Samstag, 28. August, 11:45 Uhr
    Meine Augen können das helle Licht nicht ertragen. Die nackte Glühbirne im Flur wird zur gleißenden Mittagssonne. Ich muss mich dagegen schützen, aber trotzdem habe ich das Gefühl, als würde ich ins Auge Gottes blicken. Und im Gegenlicht sehe ich drei Gestalten, umgeben von einem dreifachen Strahlenkranz.
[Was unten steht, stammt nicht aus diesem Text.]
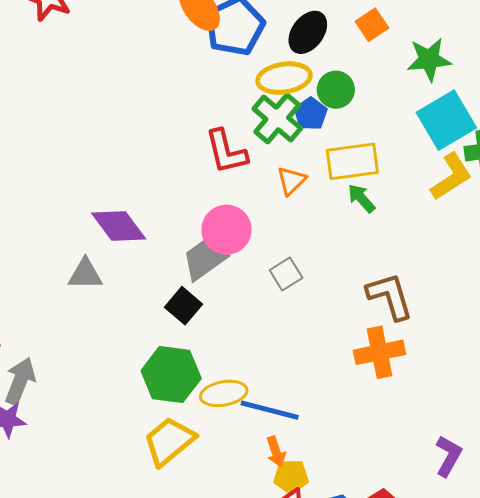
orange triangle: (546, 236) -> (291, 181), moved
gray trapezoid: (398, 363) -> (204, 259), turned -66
    Ich erkenne Vianne und Joséphine. Aber wer ist die dritte Gestalt? Kann das sein – ist es Inès? Mit ihrer Aureole ist sie schwer zu erkennen, und das lange Gewand sieht aus wie gefaltete Flügel. Habe ich einen Engel gesehen? Ich würde gern an ein himmlisches Rettungsmanöver glauben, aber im Augenblick habe ich gar keine Zeit, darüber nachzudenken. Ich schaffe es immerhin, den Frauen zu erklären, was passiert ist, oder sie wenigstens darauf hinzuweisen, welche Gefahr von Karim ausgeht. Alle drei rennen los – ich kann nur hoffen, père, dass sie ihn rechtzeitig finden – und lassen mich oben an der Treppe zurück, halb im Wasser kniend.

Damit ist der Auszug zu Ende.